We also observed an association between age and multiple infections. Less multiple infections were observed in younger children. This has been described before11 and possible explanations why detection of more than one virus is less frequently observed in the most youngest infants are; (1) less exposure to viruses due to less day‐care attendance, (2) the development of more and earlier severe symptoms upon single viral infection, and (3) partial protection against respiratory viruses because of protective maternal antibodies which disappear with age.

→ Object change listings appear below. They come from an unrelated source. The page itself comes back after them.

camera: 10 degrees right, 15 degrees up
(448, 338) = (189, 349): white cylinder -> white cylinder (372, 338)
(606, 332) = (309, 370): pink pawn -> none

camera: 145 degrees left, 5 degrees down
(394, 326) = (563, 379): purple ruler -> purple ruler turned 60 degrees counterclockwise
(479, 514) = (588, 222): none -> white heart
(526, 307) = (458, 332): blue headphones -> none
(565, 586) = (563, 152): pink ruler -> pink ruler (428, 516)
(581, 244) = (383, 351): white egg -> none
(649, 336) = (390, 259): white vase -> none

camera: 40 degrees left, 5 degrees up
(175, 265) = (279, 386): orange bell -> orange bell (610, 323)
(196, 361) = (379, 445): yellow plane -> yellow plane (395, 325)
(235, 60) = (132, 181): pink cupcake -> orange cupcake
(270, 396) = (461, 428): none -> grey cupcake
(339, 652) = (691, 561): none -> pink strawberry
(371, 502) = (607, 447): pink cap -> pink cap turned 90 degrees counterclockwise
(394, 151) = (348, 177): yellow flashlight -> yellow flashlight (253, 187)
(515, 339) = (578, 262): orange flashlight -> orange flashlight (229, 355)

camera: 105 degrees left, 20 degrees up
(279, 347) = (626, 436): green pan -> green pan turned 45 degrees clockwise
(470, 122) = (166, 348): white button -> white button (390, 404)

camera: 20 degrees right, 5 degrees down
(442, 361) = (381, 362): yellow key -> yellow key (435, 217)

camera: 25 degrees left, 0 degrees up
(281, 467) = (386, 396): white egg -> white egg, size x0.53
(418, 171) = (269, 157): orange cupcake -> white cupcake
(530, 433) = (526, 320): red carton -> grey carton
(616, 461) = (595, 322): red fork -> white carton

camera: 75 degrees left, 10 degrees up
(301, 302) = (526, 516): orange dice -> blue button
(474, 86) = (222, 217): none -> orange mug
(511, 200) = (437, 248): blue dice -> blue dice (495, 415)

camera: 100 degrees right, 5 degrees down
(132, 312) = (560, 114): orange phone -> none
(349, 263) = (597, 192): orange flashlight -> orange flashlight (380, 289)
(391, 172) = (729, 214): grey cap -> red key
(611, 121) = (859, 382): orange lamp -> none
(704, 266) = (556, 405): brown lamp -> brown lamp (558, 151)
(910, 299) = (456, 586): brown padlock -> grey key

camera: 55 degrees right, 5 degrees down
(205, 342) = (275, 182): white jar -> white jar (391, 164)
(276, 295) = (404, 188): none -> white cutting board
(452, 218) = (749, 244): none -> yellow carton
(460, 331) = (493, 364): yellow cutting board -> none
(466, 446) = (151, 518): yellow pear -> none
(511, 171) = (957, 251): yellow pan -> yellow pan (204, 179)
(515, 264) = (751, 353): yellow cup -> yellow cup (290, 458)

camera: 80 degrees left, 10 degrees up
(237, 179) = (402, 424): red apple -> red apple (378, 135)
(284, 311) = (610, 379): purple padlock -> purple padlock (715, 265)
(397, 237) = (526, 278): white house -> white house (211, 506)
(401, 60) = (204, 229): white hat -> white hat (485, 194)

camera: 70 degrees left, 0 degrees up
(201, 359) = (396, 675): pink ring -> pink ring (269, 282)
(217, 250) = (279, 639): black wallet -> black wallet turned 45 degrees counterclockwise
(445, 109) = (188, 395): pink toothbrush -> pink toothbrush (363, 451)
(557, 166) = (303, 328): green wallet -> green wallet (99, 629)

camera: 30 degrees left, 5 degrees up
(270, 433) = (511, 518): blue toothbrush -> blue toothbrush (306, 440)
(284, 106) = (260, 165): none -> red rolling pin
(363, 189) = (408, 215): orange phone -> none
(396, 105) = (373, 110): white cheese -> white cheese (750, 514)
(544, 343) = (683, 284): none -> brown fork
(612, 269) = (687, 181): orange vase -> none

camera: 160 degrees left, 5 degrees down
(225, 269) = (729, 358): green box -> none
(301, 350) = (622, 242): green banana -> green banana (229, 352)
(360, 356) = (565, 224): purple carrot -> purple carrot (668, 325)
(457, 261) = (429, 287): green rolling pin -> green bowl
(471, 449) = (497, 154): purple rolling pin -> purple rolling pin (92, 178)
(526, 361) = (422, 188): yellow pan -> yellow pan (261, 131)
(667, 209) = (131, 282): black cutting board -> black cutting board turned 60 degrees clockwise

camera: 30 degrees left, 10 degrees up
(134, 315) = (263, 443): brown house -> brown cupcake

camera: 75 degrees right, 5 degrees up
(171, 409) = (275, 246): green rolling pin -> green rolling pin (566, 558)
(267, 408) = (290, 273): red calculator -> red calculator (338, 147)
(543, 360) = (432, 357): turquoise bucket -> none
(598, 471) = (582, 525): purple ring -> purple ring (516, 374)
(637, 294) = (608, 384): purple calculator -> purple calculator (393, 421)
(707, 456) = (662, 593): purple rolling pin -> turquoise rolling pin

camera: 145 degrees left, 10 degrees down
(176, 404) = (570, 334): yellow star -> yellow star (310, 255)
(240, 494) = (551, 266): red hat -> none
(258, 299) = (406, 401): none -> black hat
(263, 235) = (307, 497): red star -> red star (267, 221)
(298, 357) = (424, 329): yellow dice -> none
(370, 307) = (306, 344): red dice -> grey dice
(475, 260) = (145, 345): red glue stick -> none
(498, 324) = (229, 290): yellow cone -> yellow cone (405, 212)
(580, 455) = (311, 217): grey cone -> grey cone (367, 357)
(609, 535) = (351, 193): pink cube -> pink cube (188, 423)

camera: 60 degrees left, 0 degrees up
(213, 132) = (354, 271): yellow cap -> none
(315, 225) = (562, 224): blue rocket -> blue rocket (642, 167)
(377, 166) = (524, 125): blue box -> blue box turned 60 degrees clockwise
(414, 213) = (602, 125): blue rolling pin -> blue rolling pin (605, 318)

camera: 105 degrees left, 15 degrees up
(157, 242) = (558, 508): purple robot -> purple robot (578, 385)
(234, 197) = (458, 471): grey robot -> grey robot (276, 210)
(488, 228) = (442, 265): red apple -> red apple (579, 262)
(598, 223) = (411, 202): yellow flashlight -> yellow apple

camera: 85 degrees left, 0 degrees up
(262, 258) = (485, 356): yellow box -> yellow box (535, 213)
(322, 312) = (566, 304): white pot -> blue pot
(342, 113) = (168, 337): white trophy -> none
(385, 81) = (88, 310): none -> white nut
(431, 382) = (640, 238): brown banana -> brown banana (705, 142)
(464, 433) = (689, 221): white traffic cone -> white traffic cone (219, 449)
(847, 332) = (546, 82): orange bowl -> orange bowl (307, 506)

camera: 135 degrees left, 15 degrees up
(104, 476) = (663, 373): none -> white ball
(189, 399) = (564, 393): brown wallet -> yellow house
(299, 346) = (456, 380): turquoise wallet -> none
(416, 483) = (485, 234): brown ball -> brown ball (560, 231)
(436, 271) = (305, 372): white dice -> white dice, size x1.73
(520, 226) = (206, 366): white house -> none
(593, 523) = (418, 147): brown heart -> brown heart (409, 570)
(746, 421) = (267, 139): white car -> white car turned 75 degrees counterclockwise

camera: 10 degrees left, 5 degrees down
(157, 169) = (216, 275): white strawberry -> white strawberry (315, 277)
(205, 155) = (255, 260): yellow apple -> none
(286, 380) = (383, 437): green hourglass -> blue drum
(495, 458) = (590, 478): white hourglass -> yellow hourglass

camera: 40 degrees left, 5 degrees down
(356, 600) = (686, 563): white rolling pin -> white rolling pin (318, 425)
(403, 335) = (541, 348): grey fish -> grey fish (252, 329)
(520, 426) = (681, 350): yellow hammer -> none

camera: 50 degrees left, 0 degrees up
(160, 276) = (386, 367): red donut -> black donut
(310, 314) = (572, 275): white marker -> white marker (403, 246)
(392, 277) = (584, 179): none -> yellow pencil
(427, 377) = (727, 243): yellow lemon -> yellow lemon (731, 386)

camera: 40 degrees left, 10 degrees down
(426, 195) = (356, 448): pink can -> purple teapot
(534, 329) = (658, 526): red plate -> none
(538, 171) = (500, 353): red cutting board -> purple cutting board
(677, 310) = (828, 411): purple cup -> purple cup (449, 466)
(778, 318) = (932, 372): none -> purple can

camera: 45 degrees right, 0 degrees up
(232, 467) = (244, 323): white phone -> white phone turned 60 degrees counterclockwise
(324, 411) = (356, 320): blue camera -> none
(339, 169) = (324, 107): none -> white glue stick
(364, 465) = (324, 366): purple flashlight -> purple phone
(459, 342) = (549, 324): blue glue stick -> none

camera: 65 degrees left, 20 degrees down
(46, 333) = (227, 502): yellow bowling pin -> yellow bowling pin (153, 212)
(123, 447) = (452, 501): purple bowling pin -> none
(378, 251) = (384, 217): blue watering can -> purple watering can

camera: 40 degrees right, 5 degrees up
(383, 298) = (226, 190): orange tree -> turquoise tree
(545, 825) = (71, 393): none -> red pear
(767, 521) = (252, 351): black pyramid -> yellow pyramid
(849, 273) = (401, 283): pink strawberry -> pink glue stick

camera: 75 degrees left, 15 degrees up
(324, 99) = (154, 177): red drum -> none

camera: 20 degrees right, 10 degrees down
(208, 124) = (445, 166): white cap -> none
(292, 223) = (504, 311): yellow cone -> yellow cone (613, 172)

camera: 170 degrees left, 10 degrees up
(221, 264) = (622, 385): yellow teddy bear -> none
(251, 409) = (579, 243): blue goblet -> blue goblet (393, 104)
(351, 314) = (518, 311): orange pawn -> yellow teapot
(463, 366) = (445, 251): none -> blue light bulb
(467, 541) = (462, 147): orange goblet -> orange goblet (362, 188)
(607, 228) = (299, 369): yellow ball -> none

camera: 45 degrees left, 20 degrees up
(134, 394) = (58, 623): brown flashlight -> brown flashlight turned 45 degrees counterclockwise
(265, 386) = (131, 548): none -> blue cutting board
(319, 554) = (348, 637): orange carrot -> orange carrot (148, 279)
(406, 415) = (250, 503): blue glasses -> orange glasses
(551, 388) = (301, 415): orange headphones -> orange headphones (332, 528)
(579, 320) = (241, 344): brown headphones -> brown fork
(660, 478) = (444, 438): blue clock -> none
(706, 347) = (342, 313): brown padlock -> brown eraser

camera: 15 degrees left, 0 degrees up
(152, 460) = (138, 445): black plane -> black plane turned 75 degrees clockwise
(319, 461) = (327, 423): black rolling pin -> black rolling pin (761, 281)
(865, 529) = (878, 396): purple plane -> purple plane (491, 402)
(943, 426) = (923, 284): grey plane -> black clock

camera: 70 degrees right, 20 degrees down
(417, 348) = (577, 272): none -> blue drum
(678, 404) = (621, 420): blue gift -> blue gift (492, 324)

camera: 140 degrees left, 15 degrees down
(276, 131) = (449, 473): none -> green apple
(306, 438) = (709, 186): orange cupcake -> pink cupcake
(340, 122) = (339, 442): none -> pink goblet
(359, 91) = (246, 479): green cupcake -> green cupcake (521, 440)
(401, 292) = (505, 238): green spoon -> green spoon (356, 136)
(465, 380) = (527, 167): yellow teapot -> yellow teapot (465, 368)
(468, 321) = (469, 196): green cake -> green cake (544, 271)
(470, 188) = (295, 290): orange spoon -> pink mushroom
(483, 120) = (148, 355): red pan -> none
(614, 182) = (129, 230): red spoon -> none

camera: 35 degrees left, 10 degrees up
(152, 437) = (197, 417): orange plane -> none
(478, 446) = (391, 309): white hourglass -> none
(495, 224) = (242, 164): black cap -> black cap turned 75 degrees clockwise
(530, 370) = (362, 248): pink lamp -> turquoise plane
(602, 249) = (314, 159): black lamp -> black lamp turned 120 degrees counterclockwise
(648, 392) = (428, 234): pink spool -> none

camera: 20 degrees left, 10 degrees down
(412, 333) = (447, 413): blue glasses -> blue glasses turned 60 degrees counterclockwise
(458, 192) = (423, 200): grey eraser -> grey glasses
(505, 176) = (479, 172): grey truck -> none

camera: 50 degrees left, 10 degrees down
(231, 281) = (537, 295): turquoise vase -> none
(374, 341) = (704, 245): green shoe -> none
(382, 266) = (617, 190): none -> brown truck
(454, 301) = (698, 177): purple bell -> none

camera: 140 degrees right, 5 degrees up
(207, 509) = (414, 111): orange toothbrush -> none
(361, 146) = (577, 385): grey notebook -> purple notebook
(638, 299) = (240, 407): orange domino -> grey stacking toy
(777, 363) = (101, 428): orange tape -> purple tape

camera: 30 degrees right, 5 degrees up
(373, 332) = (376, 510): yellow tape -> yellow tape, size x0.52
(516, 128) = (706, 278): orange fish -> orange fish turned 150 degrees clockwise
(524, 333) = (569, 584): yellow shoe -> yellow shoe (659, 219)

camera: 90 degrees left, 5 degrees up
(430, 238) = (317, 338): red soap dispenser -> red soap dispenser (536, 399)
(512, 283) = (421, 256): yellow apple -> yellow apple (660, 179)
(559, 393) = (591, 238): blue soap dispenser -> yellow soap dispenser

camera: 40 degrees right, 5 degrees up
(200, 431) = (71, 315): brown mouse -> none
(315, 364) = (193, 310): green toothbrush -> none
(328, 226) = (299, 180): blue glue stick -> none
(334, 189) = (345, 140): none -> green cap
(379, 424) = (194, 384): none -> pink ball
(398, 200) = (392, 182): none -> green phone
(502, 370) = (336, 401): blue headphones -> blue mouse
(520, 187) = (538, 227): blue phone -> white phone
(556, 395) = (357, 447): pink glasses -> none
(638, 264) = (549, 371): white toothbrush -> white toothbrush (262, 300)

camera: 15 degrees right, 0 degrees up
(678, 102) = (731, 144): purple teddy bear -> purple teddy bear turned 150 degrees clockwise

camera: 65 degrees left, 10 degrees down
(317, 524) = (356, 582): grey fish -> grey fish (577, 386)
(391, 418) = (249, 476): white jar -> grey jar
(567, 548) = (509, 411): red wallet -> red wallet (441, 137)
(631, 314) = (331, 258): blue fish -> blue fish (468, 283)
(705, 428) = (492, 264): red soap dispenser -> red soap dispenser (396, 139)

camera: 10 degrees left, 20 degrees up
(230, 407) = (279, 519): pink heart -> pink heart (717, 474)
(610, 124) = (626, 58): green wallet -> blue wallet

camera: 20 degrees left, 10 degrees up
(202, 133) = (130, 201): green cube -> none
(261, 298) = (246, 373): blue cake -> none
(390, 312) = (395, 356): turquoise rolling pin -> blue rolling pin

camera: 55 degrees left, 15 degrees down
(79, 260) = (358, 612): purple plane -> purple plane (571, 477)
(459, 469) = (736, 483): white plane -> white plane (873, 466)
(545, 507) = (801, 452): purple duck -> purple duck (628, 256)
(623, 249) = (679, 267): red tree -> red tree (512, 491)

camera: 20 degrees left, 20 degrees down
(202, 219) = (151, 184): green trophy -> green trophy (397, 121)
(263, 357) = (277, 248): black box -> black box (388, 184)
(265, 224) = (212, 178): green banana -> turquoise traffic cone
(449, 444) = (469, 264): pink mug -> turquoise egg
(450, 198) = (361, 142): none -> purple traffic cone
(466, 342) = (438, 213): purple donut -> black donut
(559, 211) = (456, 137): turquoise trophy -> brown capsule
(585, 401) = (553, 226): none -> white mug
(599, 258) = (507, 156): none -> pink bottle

In addition to host factors, such as young age and underlying diseases, type of virus and viral load have been described to play a role in disease severity.27, 28 In our study, a trend toward higher RSV loads in children with more severe disease was observed in children with RSV multiple infection but not in those with RSV mono‐infections. Most studies have described a positive relation between higher RSV load and disease severity28, 29, 30, 31 In addition, an association of higher viral load with young age has been previously reported.32 Our sample size was rather small compared to these studies and age specific analyses for viral loads were therefore not performed. Finally, a number of limitations need to be considered. First, we only included children during the winter season, from November until April. This may have created a bias toward a higher incidence of RSV. While RV infections are present throughout the year with peaks in autumn and spring, RSV does rarely appear out of winter season in the Netherlands. Data from a registry of the Dutch Working Group on Clinical Virology showed that in 2006 and 2007 51% of the annual RV infections were detected between November until April compared to 94% of the annual RSV infections (published with permission of the Dutch Working Group on Clinical Virology). Second, we only included children presenting in a hospital, which may have caused a bias. Third, we analyzed infections with other viruses than RSV as a group (RSV negative infections) instead of analyzing them separately, because the low number of samples infected with other viruses than RSV. To further reveal the association between young age, multiple infections and disease severity in children with bronchiolitis, more large‐scale clinical studies in various health care settings are required.
To conclude, in this study we showed that disease severity in children with bronchiolitis is not associated with infection by multiple viruses. Remarkably, in children older than 3 months we found an association between more severe disease and RSV mono‐infections. Our results suggest that other factors than infection with multiple viruses contributes to disease severity, of which age is the most important risk factor.
Acknowledgements
The authors would like to thank all parents and children for their participation in the VIRGO study. Marieke Extercate is acknowledged for her contribution to the data collection of this study. The study was financially supported by the VIRGO consortium, an Innovative Cluster approved by the Netherlands Genomics Initiative and partially funded by the Dutch Government (BSIK 03012), The Netherlands.